Saturday, September 7, 2013

11

Earliest thing I can remember is around age 3, being taken to the ER to have the wheel of a cereal-box toy car extracted from my nose.

When I was 4 I hit a kid at preschool on the head with a hammer. Happened to be on the same day my mom was there watching through a one-way mirror.

First day of kindergarten I was gaming with Cory Hoover over who got to sit on the floor next to Debbie Coia. Can't remember the teacher's name any more. Debbie Coia was super cute and I was the only boy invited to her birthday party. Up yours, Hoover.

Somewhere around that time I remember building a pretty tall snow-bear with my dad and also washing our yellow Torino with him in the parking lot of our apartment at Indian Valley. Or maybe I just remember seeing pictures of that.
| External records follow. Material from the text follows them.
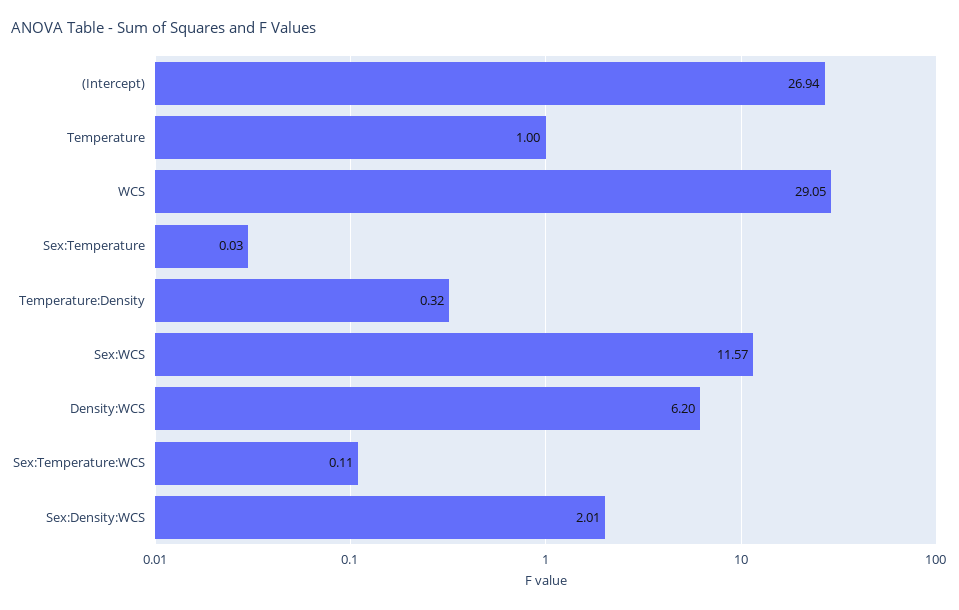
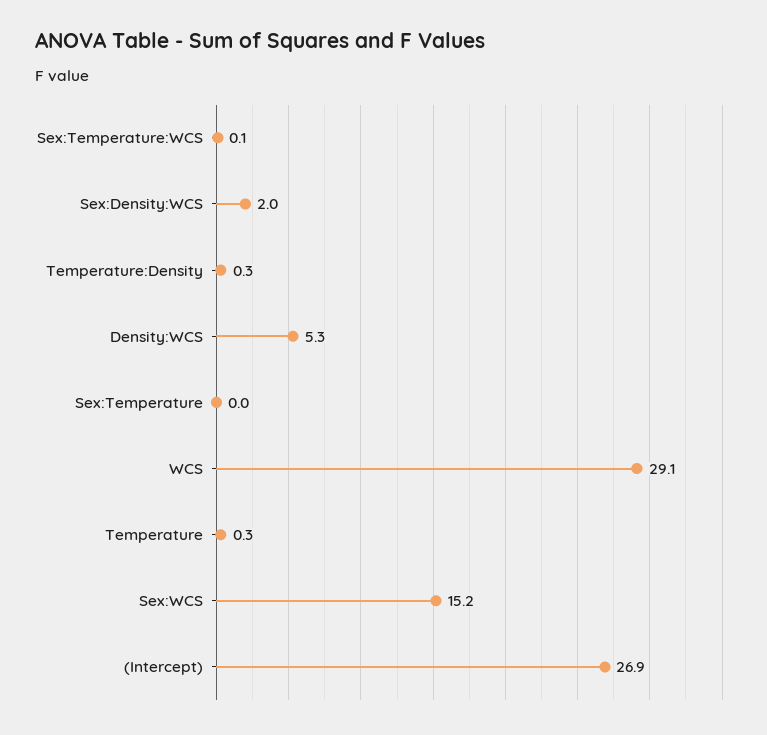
  {
    "(Intercept)": 26.94,
-   "Temperature": 1,
+   "Temperature": 0.3,
    "WCS": 29.05,
    "Sex:Temperature": 0.03,
    "Temperature:Density": 0.32,
-   "Sex:WCS": 11.57,
+   "Sex:WCS": 15.2,
-   "Density:WCS": 6.2,
+   "Density:WCS": 5.3,
    "Sex:Temperature:WCS": 0.11,
    "Sex:Density:WCS": 2.01
  }

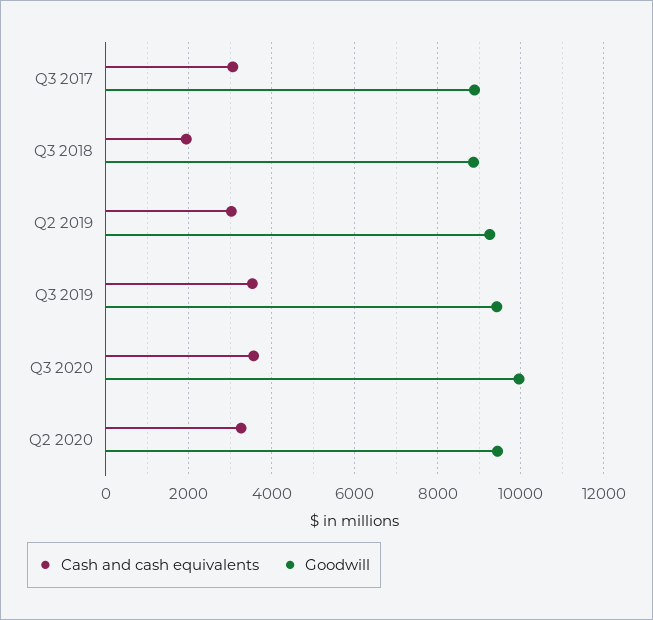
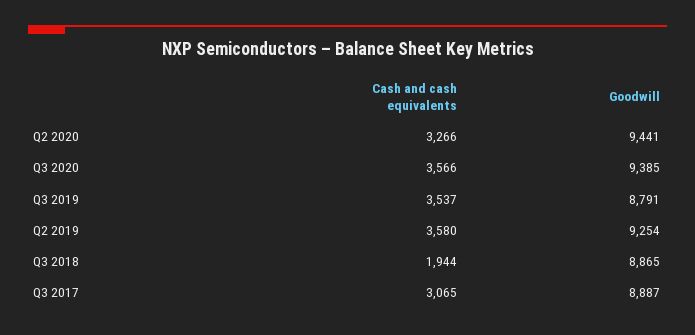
  {
    "Cash and cash equivalents": {
      "Q3 2017": 3065,
      "Q3 2018": 1944,
-     "Q2 2019": 3000,
+     "Q2 2019": 3580,
      "Q3 2019": 3537,
      "Q3 2020": 3566,
      "Q2 2020": 3266
    },
    "Goodwill": {
      "Q3 2017": 8887,
      "Q3 2018": 8865,
      "Q2 2019": 9254,
-     "Q3 2019": 9400,
+     "Q3 2019": 8791,
-     "Q3 2020": 10000,
+     "Q3 2020": 9385,
      "Q2 2020": 9441
    }
  }

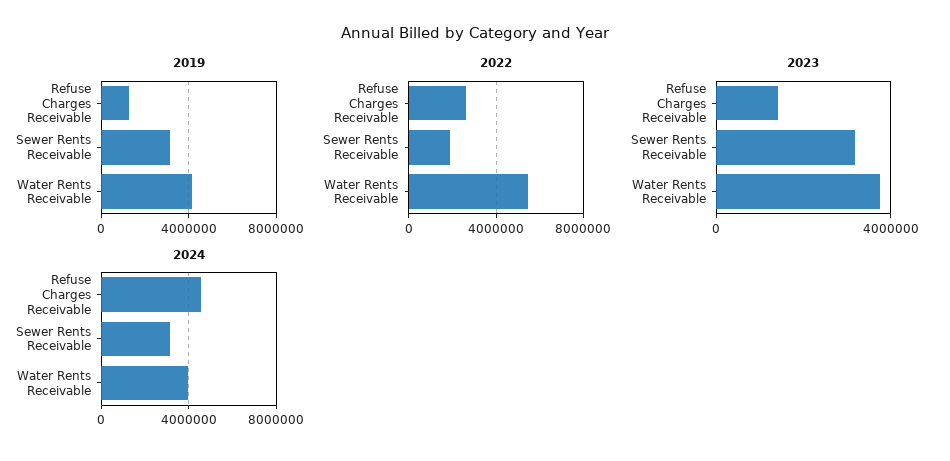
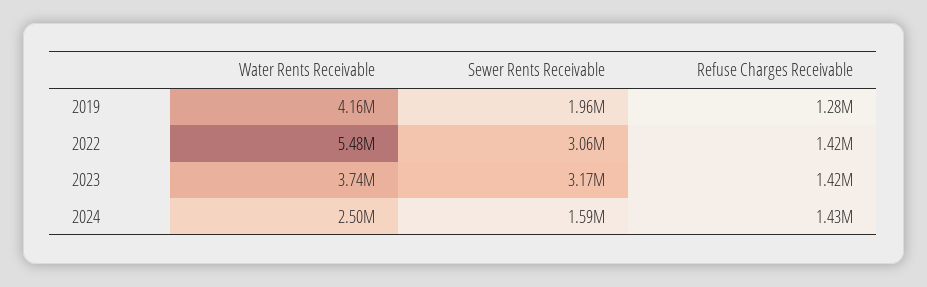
  {
    "2019": {
      "Refuse Charges Receivable": 1280000,
-     "Sewer Rents Receivable": 3000000,
+     "Sewer Rents Receivable": 1960000,
      "Water Rents Receivable": 4160000
    },
    "2022": {
-     "Refuse Charges Receivable": 2500000,
+     "Refuse Charges Receivable": 1420000,
-     "Sewer Rents Receivable": 2000000,
+     "Sewer Rents Receivable": 3060000,
      "Water Rents Receivable": 5480000
    },
    "2023": {
      "Refuse Charges Receivable": 1420000,
      "Sewer Rents Receivable": 3170000,
      "Water Rents Receivable": 3740000
    },
    "2024": {
-     "Refuse Charges Receivable": 4500000,
+     "Refuse Charges Receivable": 1430000,
-     "Sewer Rents Receivable": 3000000,
+     "Sewer Rents Receivable": 1590000,
-     "Water Rents Receivable": 4000000
+     "Water Rents Receivable": 2500000
    }
  }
I won first prize in a Halloween costume contest for my dice costume made from a cardboard box. It was really clever. I won $15.
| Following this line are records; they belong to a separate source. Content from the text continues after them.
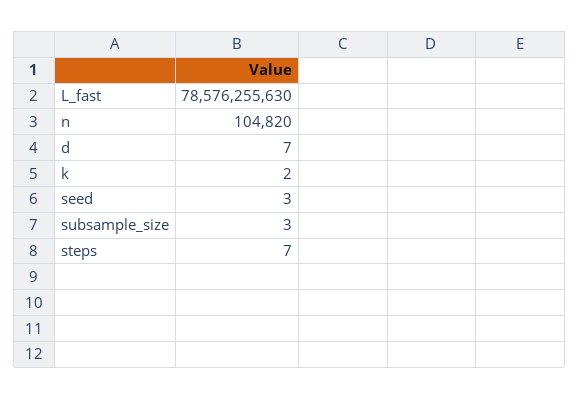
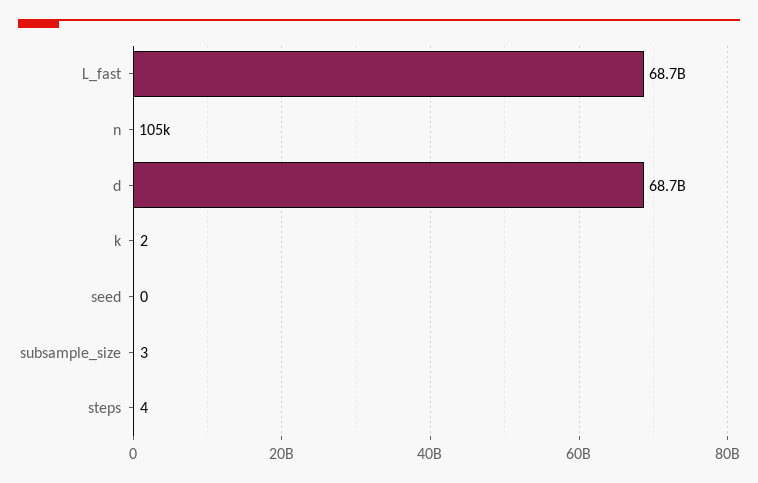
  {
-   "L_fast": 78576255630,
+   "L_fast": 68700000000,
    "n": 104820,
-   "d": 7,
+   "d": 68700000000,
    "k": 2,
-   "seed": 3,
+   "seed": 0,
    "subsample_size": 3,
-   "steps": 7
+   "steps": 4
  }

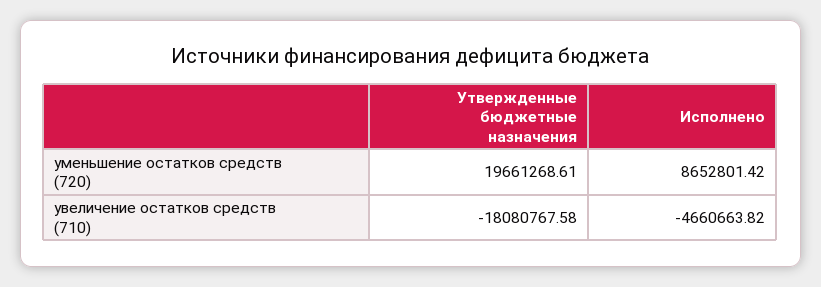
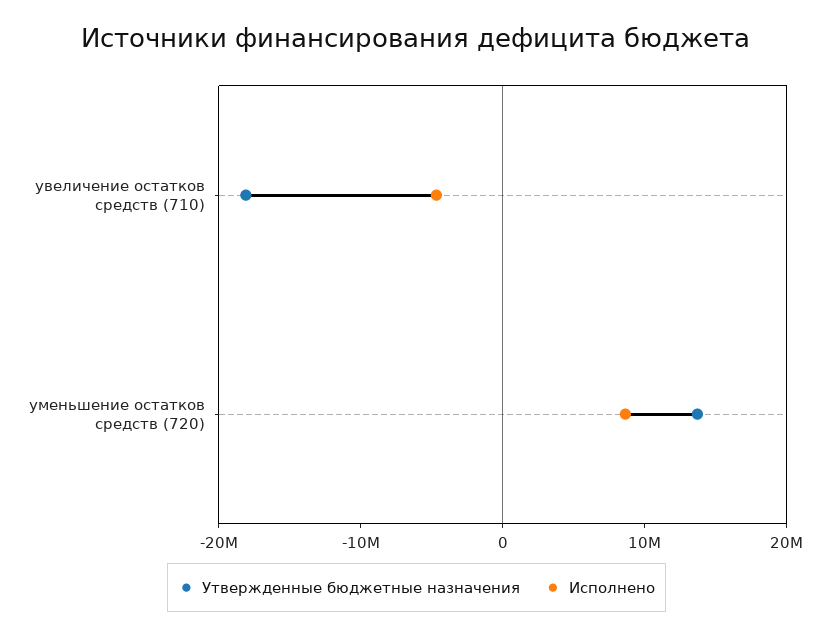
  {
    "Утвержденные бюджетные назначения": {
-     "уменьшение остатков средств (720)": 19661268.61,
+     "уменьшение остатков средств (720)": 14000000,
      "увеличение остатков средств (710)": -18080767.58
    },
    "Исполнено": {
      "уменьшение остатков средств (720)": 8652801.42,
      "увеличение остатков средств (710)": -4660663.82
    }
  }

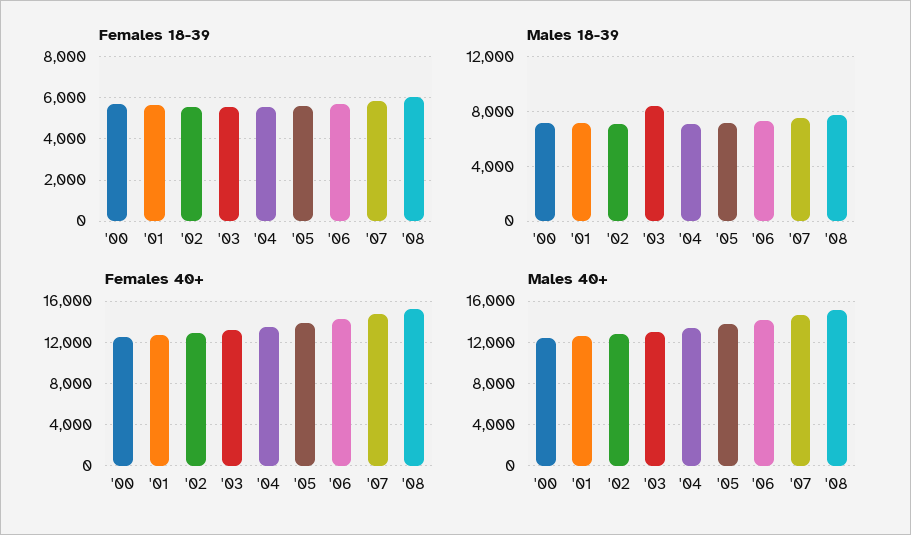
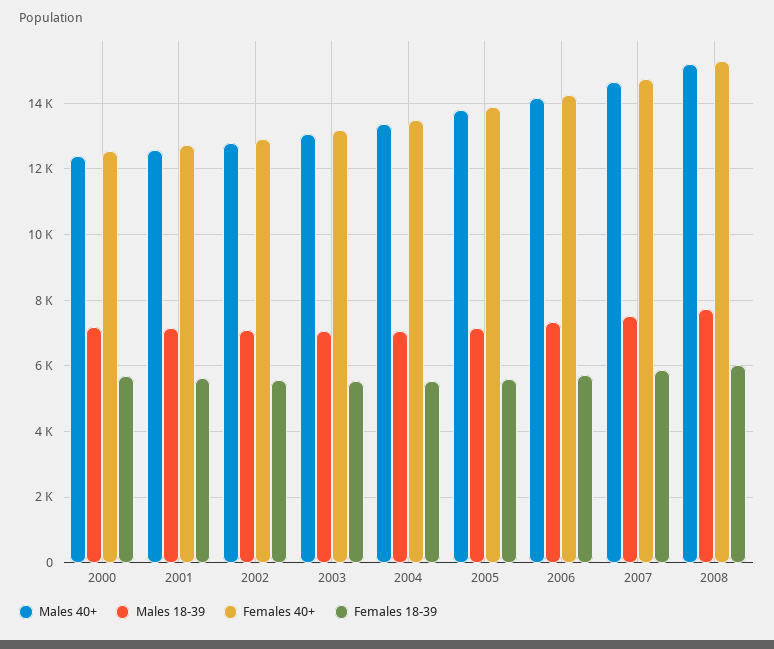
  {
    "Females 18-39": {
      "'00": 5600,
      "'01": 5600,
      "'02": 5600,
      "'03": 5600,
      "'04": 5600,
      "'05": 5600,
      "'06": 5800,
      "'07": 5800,
      "'08": 6000
    },
    "Males 18-39": {
      "'00": 7200,
      "'01": 7200,
      "'02": 7000,
-     "'03": 8500,
+     "'03": 7000,
      "'04": 7000,
      "'05": 7200,
      "'06": 7400,
      "'07": 7600,
      "'08": 7800
    },
    "Females 40+": {
      "'00": 12600,
      "'01": 12800,
      "'02": 13000,
      "'03": 13200,
      "'04": 13400,
      "'05": 13800,
      "'06": 14200,
      "'07": 14800,
      "'08": 15200
    },
    "Males 40+": {
      "'00": 12400,
      "'01": 12600,
      "'02": 12800,
      "'03": 13000,
      "'04": 13400,
      "'05": 13800,
      "'06": 14200,
      "'07": 14600,
      "'08": 15200
    }
  }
Moved to 2113 Grovewood Avenue in Parma when I was 5. Lisa Kollar stood in front of our house waiting to meet the new kids. We walked to school about 6 blocks away all by ourselves. Our phone number was 749-2645. We had a party line.

New 1st grade teacher in Parma was Mrs. Sefkovic. She was tall and very pretty. She chastised Denine Tarzanek for dotting her i's with hearts.
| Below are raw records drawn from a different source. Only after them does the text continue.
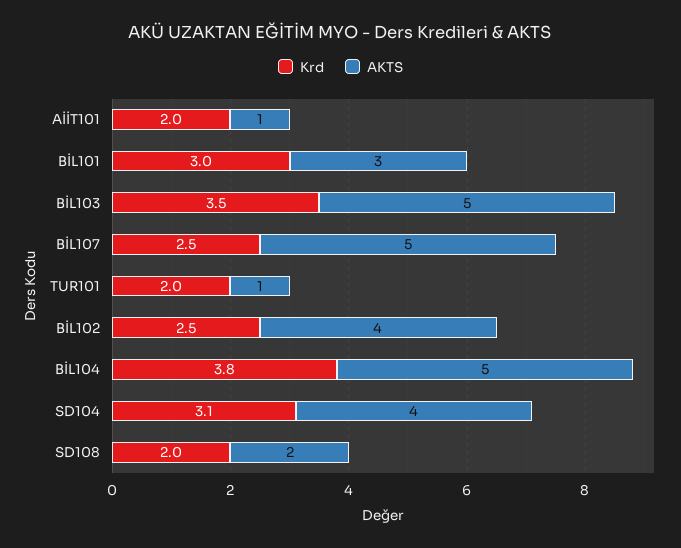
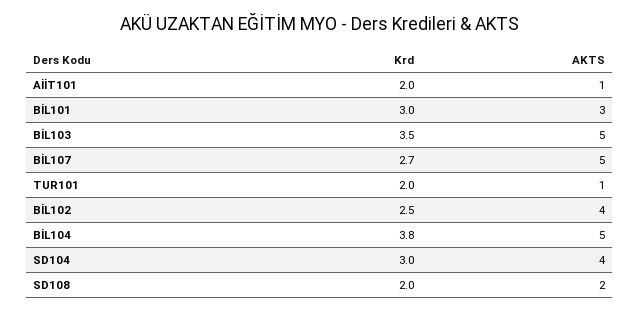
  {
    "Krd": {
      "AİİT101": 2,
      "BİL101": 3,
      "BİL103": 3.5,
-     "BİL107": 2.5,
+     "BİL107": 2.7,
      "TUR101": 2,
      "BİL102": 2.5,
      "BİL104": 3.8,
-     "SD104": 3.1,
+     "SD104": 3,
      "SD108": 2
    },
    "AKTS": {
      "AİİT101": 1,
      "BİL101": 3,
      "BİL103": 5,
      "BİL107": 5,
      "TUR101": 1,
      "BİL102": 4,
      "BİL104": 5,
      "SD104": 4,
      "SD108": 2
    }
  }

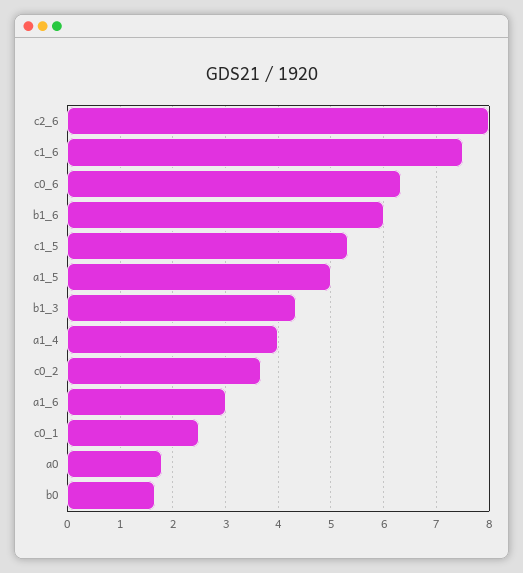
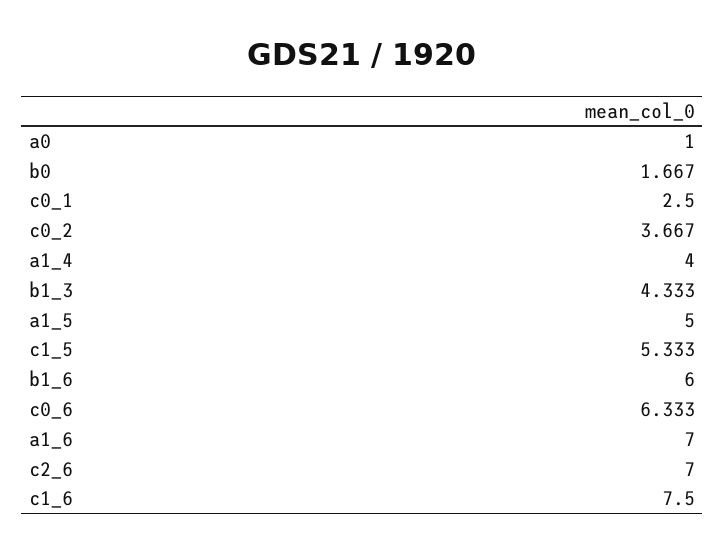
  {
-   "c2_6": 8,
+   "c2_6": 7,
    "c1_6": 7.5,
    "c0_6": 6.333,
    "b1_6": 6,
    "c1_5": 5.333,
    "a1_5": 5,
    "b1_3": 4.333,
    "a1_4": 4,
    "c0_2": 3.667,
-   "a1_6": 3,
+   "a1_6": 7,
    "c0_1": 2.5,
-   "a0": 1.8,
+   "a0": 1,
    "b0": 1.667
  }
My mom made dinner every night. Sometimes we went out to eat at Ponderosa. Once they were short on silverware and we shared steak knives with the people at the table next to us. They had this really good salad dressing that was kind of like Catalina.

Somehow my mom got stuck being the coach of my t-ball team the Lions. We lost every game. She was very pregnant that summer.

My dad used to shoot baskets in our driveway. My sister and I would argue over who would be "the getter," fetching the ball when it took a bad rebound. Sometimes this included being lifted over the neighbor's chain link fence and carefully avoiding the land mines left by their Irish Setter, Blaze.

In 3rd grade I wrote a semi-regular newspaper called "The Ivington Press" with my neighbor and classmate, Kelly Jester. We wrote a special edition called "The Arlington Press" for the bicentennial.

We always got to watch "Happy Days" and "Laverne and Shirley" on Tuesday nights, but weren't allowed to watch "Three's Company."

My best friend was Ronnie Zeitz. We took swimming lessons together and once hid in a locker to avoid going to the lesson because the instructors were mean and shoved our faces in the water. His parents were divorced, which I didn't really understand.

My dad worked for "CNA" and was an underwriter, which I didn't really understand.

Sometimes our whole family would play Yahtzee together. My sister would talk into the cup to "Charlie" hoping he would give her a good roll. My dad would always tell us you shouldn't try for ones, you should leave the ones open, and take a 0 or a 1 there when you got an otherwise bad roll. Charlotte talks to "Charlie" now and I tell her the same thing about the ones.

My mom used to play cards with me. I liked gin rummy, she preferred crazy 8's.

My dad played catch with me in a very tiny back yard crowded with trees and a swing set. I probably missed 75% of the balls he threw to me.

In 1977 we went to Bradenton, Florida and stayed in the most stereotypical 70's condo you can imagine. We had a red dune buggy for the week. My favorite song was "Undercover Angel." My dad liked "Lido Shuffle."

One time on a Sunday morning when we had all crawled into my parents' bed, my dad suddenly got up and sang Queen's Bohemian Rhapsody refrain, "Goodbye, everybody, I've got to go..." and then proceeded to the bathroom. That was probably the funniest thing I had ever seen up to that point in my life.

We moved to Strongsville just before I turned 11. Chapman was an "open school" with no walls which was very progressive at the time. The first day I was put at a table with Jodi Jirik and Billy Fiori, who became my new best friend. There was another girl at the table I don't remember.

We had a black Ford LTD and most of the time didn't wear any seat belts.

Every day at dinner we asked my dad, "Whadja have for lunch?" Sometimes when our giggle boxes got turned on he'd threaten us with eating dinner in the basement. We never ended up eating dinner in the basement.

Both my parents were there every single day of the first 11 years of my life. My dad went to work, we went to school, my mom made dinner, we hung out and went to bed. We had a normal, sometimes boring, but always safe and stable home environment. They didn't do anything or try to do anything super extraordinary; they loved us, took care of us, and it was all just very regular. 

I can remember lots of times through middle school, high school, and beyond much more vividly, where they were present as my supportive parents and later as grandparents. I've been lucky to have both of them alive, healthy, and married now going on 45 years. When I see them now there is an implicit continuity; I know these are the people that raised me through early childhood and on into the adolescence and adulthood in which I can fondly and fully recall their presence.

Thing is up until 11 I honestly don't remember them very much.